*** Opening of Data ***

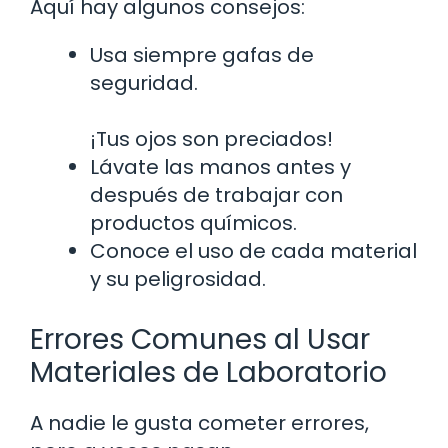
Aquí hay algunos consejos:
Usa siempre gafas de
seguridad.
¡Tus ojos son preciados!
Lávate las manos antes y
después de trabajar con
productos químicos.
Conoce el uso de cada material
y su peligrosidad.
Errores Comunes al Usar
Materiales de Laboratorio
A nadie le gusta cometer errores,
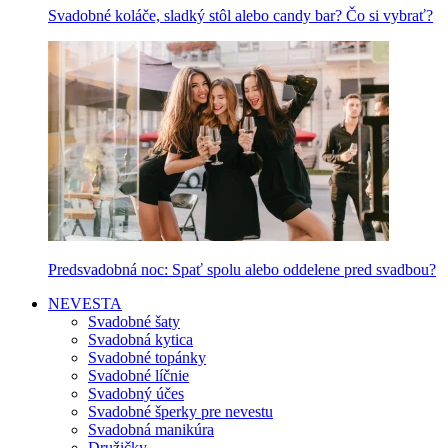
Svadobné koláče, sladký stôl alebo candy bar? Čo si vybrať?
Predsvadobná noc: Spať spolu alebo oddelene pred svadbou?
NEVESTA
Svadobné šaty
Svadobná kytica
Svadobné topánky
Svadobné líčnie
Svadobný účes
Svadobné šperky pre nevestu
Svadobná manikúra
Družičky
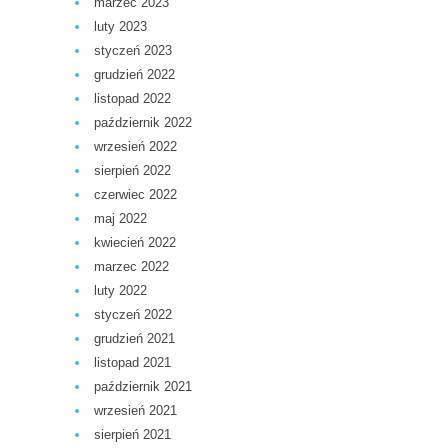
marzec 2023
luty 2023
styczeń 2023
grudzień 2022
listopad 2022
październik 2022
wrzesień 2022
sierpień 2022
czerwiec 2022
maj 2022
kwiecień 2022
marzec 2022
luty 2022
styczeń 2022
grudzień 2021
listopad 2021
październik 2021
wrzesień 2021
sierpień 2021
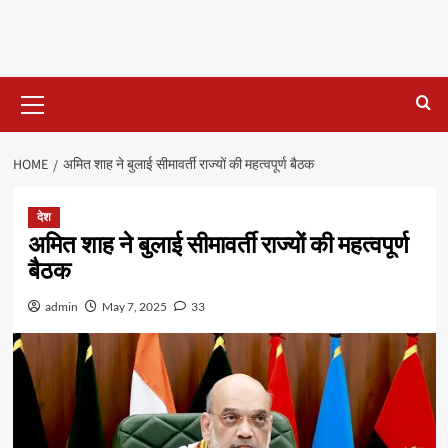
Primary
Menu
HOME
अमित शाह ने बुलाई सीमावर्ती राज्यों की महत्वपूर्ण बैठक
देश
अमित शाह ने बुलाई सीमावर्ती राज्यों की महत्वपूर्ण
बैठक
admin
May 7, 2025
33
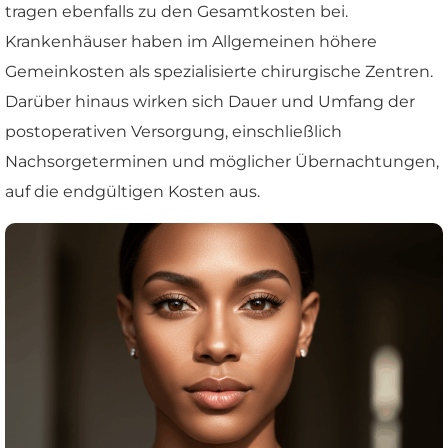
tragen ebenfalls zu den Gesamtkosten bei.
Krankenhäuser haben im Allgemeinen höhere
Gemeinkosten als spezialisierte chirurgische Zentren.
Darüber hinaus wirken sich Dauer und Umfang der
postoperativen Versorgung, einschließlich
Nachsorgeterminen und möglicher Übernachtungen,
auf die endgültigen Kosten aus.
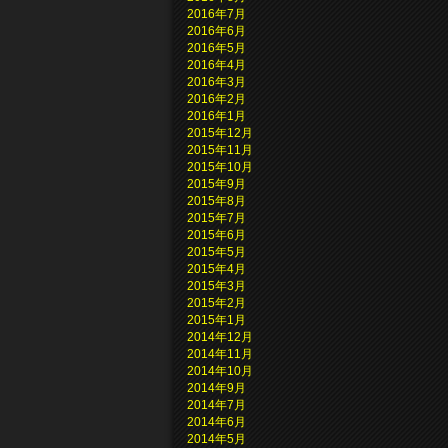
2016年7月
2016年6月
2016年5月
2016年4月
2016年3月
2016年2月
2016年1月
2015年12月
2015年11月
2015年10月
2015年9月
2015年8月
2015年7月
2015年6月
2015年5月
2015年4月
2015年3月
2015年2月
2015年1月
2014年12月
2014年11月
2014年10月
2014年9月
2014年7月
2014年6月
2014年5月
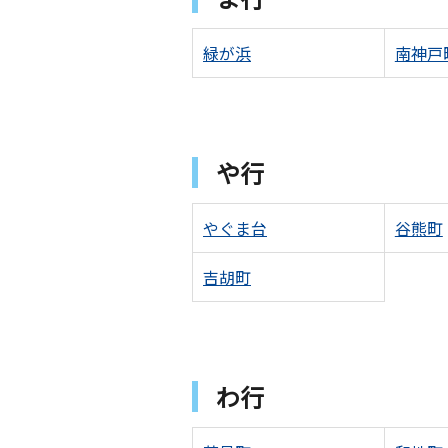
緑が浜
南神戸
や行
やぐま台
谷熊町
吉胡町
わ行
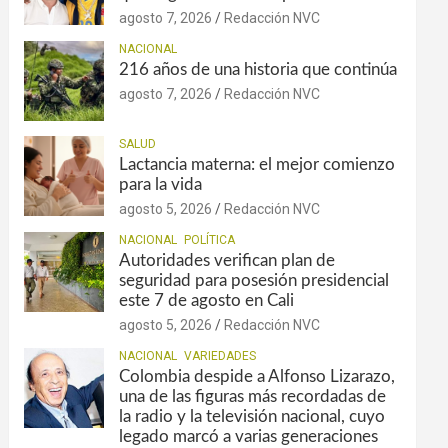
agosto 7, 2026
Redacción NVC
NACIONAL
216 años de una historia que continúa
agosto 7, 2026
Redacción NVC
SALUD
Lactancia materna: el mejor comienzo
para la vida
agosto 5, 2026
Redacción NVC
NACIONAL
POLÍTICA
Autoridades verifican plan de
seguridad para posesión presidencial
este 7 de agosto en Cali
agosto 5, 2026
Redacción NVC
NACIONAL
VARIEDADES
Colombia despide a Alfonso Lizarazo,
una de las figuras más recordadas de
la radio y la televisión nacional, cuyo
legado marcó a varias generaciones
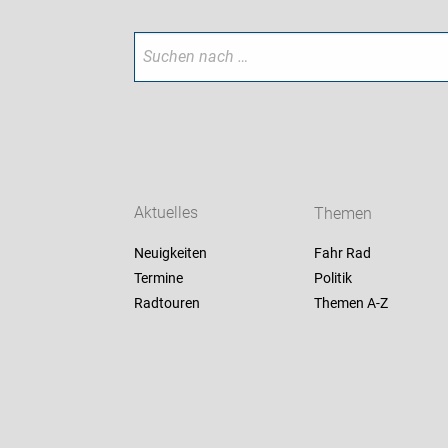
Aktuelles
Themen
Neuigkeiten
Fahr Rad
Termine
Politik
Radtouren
Themen A-Z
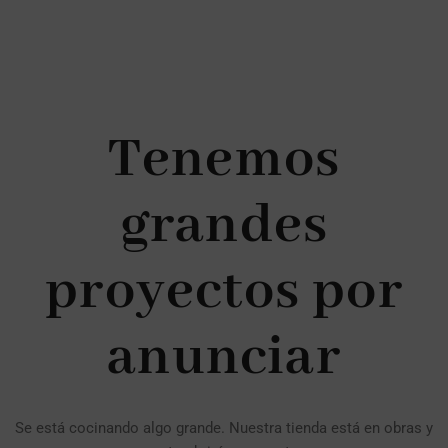
Tenemos
grandes
proyectos por
anunciar
Se está cocinando algo grande. Nuestra tienda está en obras y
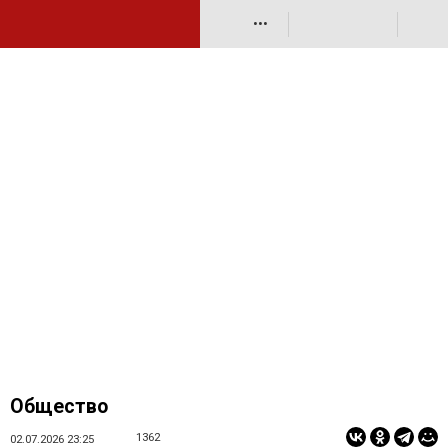
•••
Общество
1362
02.07.2026 23:25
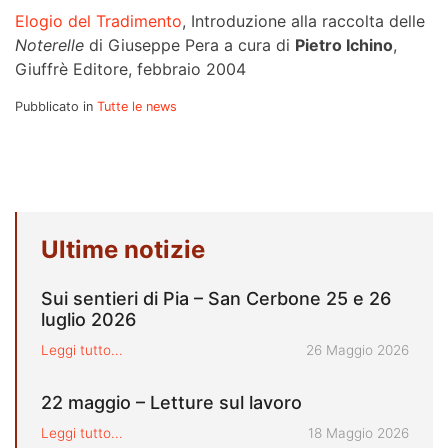
Elogio del Tradimento
, Introduzione alla raccolta delle
Noterelle
di Giuseppe Pera a cura di
Pietro Ichino
,
Giuffrè Editore, febbraio 2004
Pubblicato in
Tutte le news
Ultime notizie
Sui sentieri di Pia – San Cerbone 25 e 26
luglio 2026
Pubblicato il
Leggi tutto...
26 Maggio 2026
22 maggio – Letture sul lavoro
Pubblicato il
Leggi tutto...
18 Maggio 2026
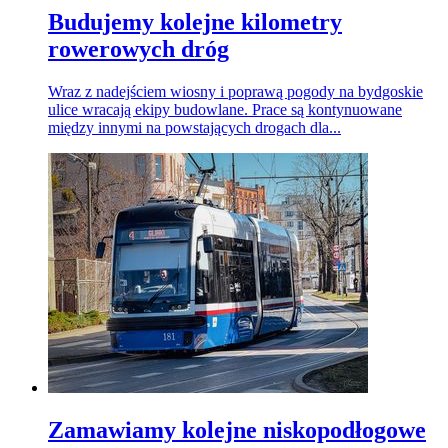
Budujemy kolejne kilometry
rowerowych dróg
Wraz z nadejściem wiosny i poprawą pogody na bydgoskie
ulice wracają ekipy budowlane. Prace są kontynuowane
między innymi na powstających drogach dla...
Zamawiamy kolejne niskopodłogowe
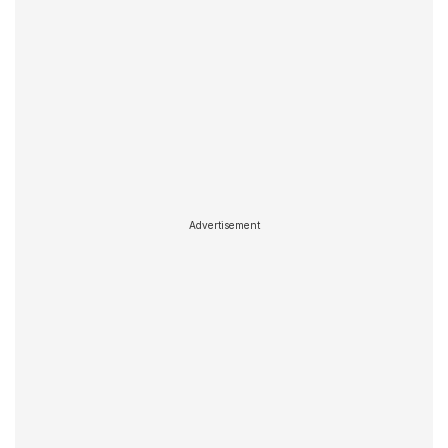
Advertisement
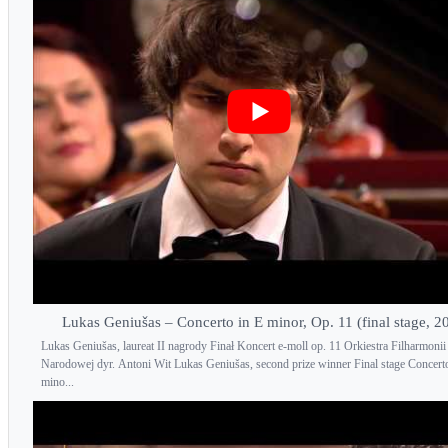
Lukas Geniušas – Concerto in E minor, Op. 11 (final stage, 2
Lukas Geniušas, laureat II nagrody Finał Koncert e-moll op. 11 Orkiestra Filharmonii
Narodowej dyr. Antoni Wit Lukas Geniušas, second prize winner Final stage Concert
mino...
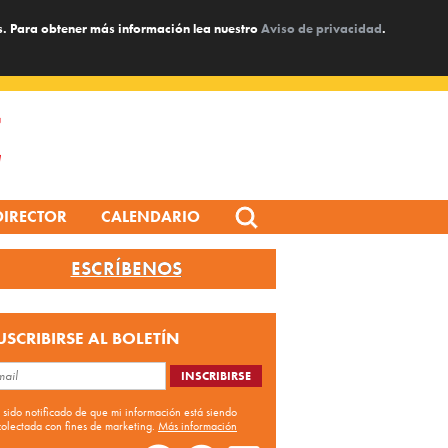
s. Para obtener más información lea nuestro
Aviso de privacidad
.
Search
DIRECTOR
CALENDARIO
for:
ESCRÍBENOS
USCRIBIRSE AL BOLETÍN
 sido notificado de que mi información está siendo
colectada con fines de marketing.
Más información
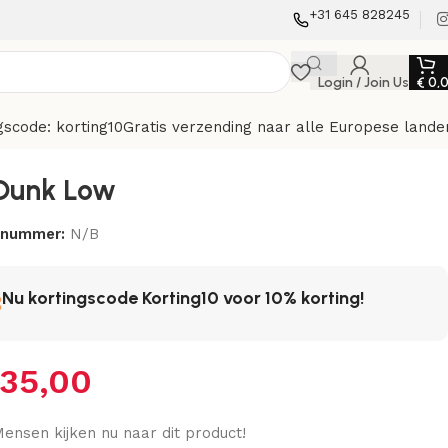
+31 645 828245
Login / Join Us
€
0,
gscode: korting10
Gratis verzending naar alle Europese lande
Dunk Low
elnummer:
N/B
Nu kortingscode Korting10 voor 10% korting!
35,00
ensen kijken nu naar dit product!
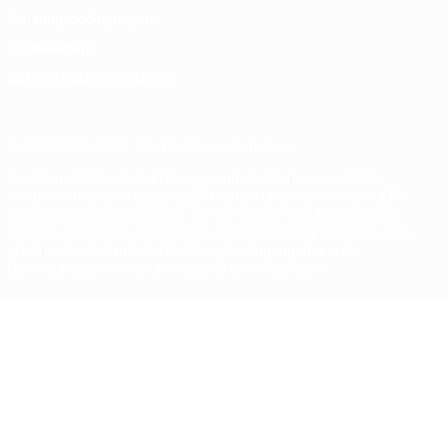
Nutzungsbedingungen
Cookie-Politik
Datenschutzeinstellungen
© 1998-2026 UEFA. Alle Rechte vorbehalten
Der Name UEFA, das UEFA-Logo und alle Marken von UEFA-
Wettbewerben sind geschützte Marken und/oder von der UEFA
urheberrechtlich geschützt. Sie dürfen nicht für kommerzielle
Zwecke verwendet werden. Mit der Verwendung von UEFA.com
erklären Sie sich mit den Nutzungsbedingungen und der
Datenschutzpolitik für die Website einverstanden.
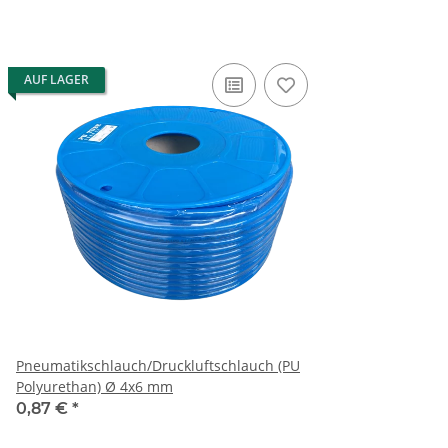
AUF LAGER
Pneumatikschlauch/Druckluftschlauch (PU
Polyurethan) Ø 4x6 mm
0,87 €
*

*** Close of Data ***

> [Task prompt]: Convert every line of text read from the items into a Markdown table with two columns, No. and Line, numbering each row and leaving out blank lines. Leave the pictures out of the answer.

> [Reply to the exercise]:
| No. | Line |
|---|---|
| 1 | Aquí hay algunos consejos: |
| 2 | Usa siempre gafas de |
| 3 | seguridad. |
| 4 | ¡Tus ojos son preciados! |
| 5 | Lávate las manos antes y |
| 6 | después de trabajar con |
| 7 | productos químicos. |
| 8 | Conoce el uso de cada material |
| 9 | y su peligrosidad. |
| 10 | Errores Comunes al Usar |
| 11 | Materiales de Laboratorio |
| 12 | A nadie le gusta cometer errores, |
| 13 | Svadobné koláče, sladký stôl alebo candy bar? Čo si vybrať? |
| 14 | Predsvadobná noc: Spať spolu alebo oddelene pred svadbou? |
| 15 | NEVESTA |
| 16 | Svadobné šaty |
| 17 | Svadobná kytica |
| 18 | Svadobné topánky |
| 19 | Svadobné líčnie |
| 20 | Svadobný účes |
| 21 | Svadobné šperky pre nevestu |
| 22 | Svadobná manikúra |
| 23 | Družičky |
| 24 | marzec 2023 |
| 25 | luty 2023 |
| 26 | styczeń 2023 |
| 27 | grudzień 2022 |
| 28 | listopad 2022 |
| 29 | październik 2022 |
| 30 | wrzesień 2022 |
| 31 | sierpień 2022 |
| 32 | czerwiec 2022 |
| 33 | maj 2022 |
| 34 | kwiecień 2022 |
| 35 | marzec 2022 |
| 36 | luty 2022 |
| 37 | styczeń 2022 |
| 38 | grudzień 2021 |
| 39 | listopad 2021 |
| 40 | październik 2021 |
| 41 | wrzesień 2021 |
| 42 | sierpień 2021 |
| 43 | Primary |
| 44 | Menu |
| 45 | HOME |
| 46 | अमित शाह ने बुलाई सीमावर्ती राज्यों की महत्वपूर्ण बैठक |
| 47 | देश |
| 48 | अमित शाह ने बुलाई सीमावर्ती राज्यों की महत्वपूर्ण |
| 49 | बैठक |
| 50 | admin |
| 51 | May 7, 2025 |
| 52 | 33 |
| 53 | tragen ebenfalls zu den Gesamtkosten bei. |
| 54 | Krankenhäuser haben im Allgemeinen höhere |
| 55 | Gemeinkosten als spezialisierte chirurgische Zentren. |
| 56 | Darüber hinaus wirken sich Dauer und Umfang der |
| 57 | postoperativen Versorgung, einschließlich |
| 58 | Nachsorgeterminen und möglicher Übernachtungen, |
| 59 | auf die endgültigen Kosten aus. |
| 60 | 2016年7月 |
| 61 | 2016年6月 |
| 62 | 2016年5月 |
| 63 | 2016年4月 |
| 64 | 2016年3月 |
| 65 | 2016年2月 |
| 66 | 2016年1月 |
| 67 | 2015年12月 |
| 68 | 2015年11月 |
| 69 | 2015年10月 |
| 70 | 2015年9月 |
| 71 | 2015年8月 |
| 72 | 2015年7月 |
| 73 | 2015年6月 |
| 74 | 2015年5月 |
| 75 | 2015年4月 |
| 76 | 2015年3月 |
| 77 | 2015年2月 |
| 78 | 2015年1月 |
| 79 | 2014年12月 |
| 80 | 2014年11月 |
| 81 | 2014年10月 |
| 82 | 2014年9月 |
| 83 | 2014年7月 |
| 84 | 2014年6月 |
| 85 | 2014年5月 |
| 86 | 緑が浜 |
| 87 | 南神戸 |
| 88 | や行 |
| 89 | やぐま台 |
| 90 | 谷熊町 |
| 91 | 吉胡町 |
| 92 | わ行 |
| 93 | agosto 7, 2026 |
| 94 | Redacción NVC |
| 95 | NACIONAL |
| 96 | 216 años de una historia que continúa |
| 97 | agosto 7, 2026 |
| 98 | Redacción NVC |
| 99 | SALUD |
| 100 | Lactancia materna: el mejor comienzo |
| 101 | para la vida |
| 102 | agosto 5, 2026 |
| 103 | Redacción NVC |
| 104 | NACIONAL |
| 105 | POLÍTICA |
| 106 | Autoridades verifican plan de |
| 107 | seguridad para posesión presidencial |
| 108 | este 7 de agosto en Cali |
| 109 | agosto 5, 2026 |
| 110 | Redacción NVC |
| 111 | NACIONAL |
| 112 | VARIEDADES |
| 113 | Colombia despide a Alfonso Lizarazo, |
| 114 | una de las figuras más recordadas de |
| 115 | la radio y la televisión nacional, cuyo |
| 116 | legado marcó a varias generaciones |
| 117 | Aktuelles |
| 118 | Themen |
| 119 | Neuigkeiten |
| 120 | Fahr Rad |
| 121 | Termine |
| 122 | Politik |
| 123 | Radtouren |
| 124 | Themen A-Z |
| 125 | Tenemos |
| 126 | grandes |
| 127 | proyectos por |
| 128 | anunciar |
| 129 | Se está cocinando algo grande. Nuestra tienda está en obras y |
| 130 | ••• |
| 131 | Общество |
| 132 | 1362 |
| 133 | 02.07.2026 23:25 |
| 134 | Elogio del Tradimento |
| 135 | , Introduzione alla raccolta delle |
| 136 | Noterelle |
| 137 | di Giuseppe Pera a cura di |
| 138 | Pietro Ichino |
| 139 | , |
| 140 | Giuffrè Editore, febbraio 2004 |
| 141 | Pubblicato in |
| 142 | Tutte le news |
| 143 | Ultime notizie |
| 144 | Sui sentieri di Pia – San Cerbone 25 e 26 |
| 145 | luglio 2026 |
| 146 | Pubblicato il |
| 147 | Leggi tutto... |
| 148 | 26 Maggio 2026 |
| 149 | 22 maggio – Letture sul lavoro |
| 150 | Pubblicato il |
| 151 | Leggi tutto... |
| 152 | 18 Maggio 2026 |
| 153 | Budujemy kolejne kilometry |
| 154 | rowerowych dróg |
| 155 | Wraz z nadejściem wiosny i poprawą pogody na bydgoskie |
| 156 | ulice wracają ekipy budowlane. Prace są kontynuowane |
| 157 | między innymi na powstających drogach dla... |
| 158 | Zamawiamy kolejne niskopodłogowe |
| 159 | Advertisement |
| 160 | Lukas Geniušas – Concerto in E minor, Op. 11 (final stage, 2 |
| 161 | Lukas Geniušas, laureat II nagrody Finał Koncert e-moll op. 11 Orkiestra Filharmonii |
| 162 | Narodowej dyr. Antoni Wit Lukas Geniušas, second prize winner Final stage Concert |
| 163 | mino... |
| 164 | s. Para obtener más información lea nuestro |
| 165 | Aviso de privacidad |
| 166 | . |
| 167 | Search |
| 168 | DIRECTOR |
| 169 | CALENDARIO |
| 170 | for: |
| 171 | ESCRÍBENOS |
| 172 | USCRIBIRSE AL BOLETÍN |
| 173 |  sido notificado de que mi información está siendo |
| 174 | colectada con fines de marketing. |
| 175 | Más información |
| 176 | +31 645 828245 |
| 177 | Login / Join Us |
| 178 | € |
| 179 | 0, |
| 180 | gscode: korting10 |
| 181 | Gratis verzending naar alle Europese lande |
| 182 | Dunk Low |
| 183 | elnummer: |
| 184 | N/B |
| 185 | Nu kortingscode Korting10 voor 10% korting! |
| 186 | 35,00 |
| 187 | ensen kijken nu naar dit product! |
| 188 | Nutzungsbedingungen |
| 189 | Cookie-Politik |
| 190 | Datenschutzeinstellungen |
| 191 | © 1998-2026 UEFA. Alle Rechte vorbehalten |
| 192 | Der Name UEFA, das UEFA-Logo und alle Marken von UEFA- |
| 193 | Wettbewerben sind geschützte Marken und/oder von der UEFA |
| 194 | urheberrechtlich geschützt. Sie dürfen nicht für kommerzielle |
| 195 | Zwecke verwendet werden. Mit der Verwendung von UEFA.com |
| 196 | erklären Sie sich mit den Nutzungsbedingungen und der |
| 197 | Datenschutzpolitik für die Website einverstanden. |
| 198 | AUF LAGER |
| 199 | Pneumatikschlauch/Druckluftschlauch (PU |
| 200 | Polyurethan) Ø 4x6 mm |
| 201 | 0,87 € |
| 202 | * |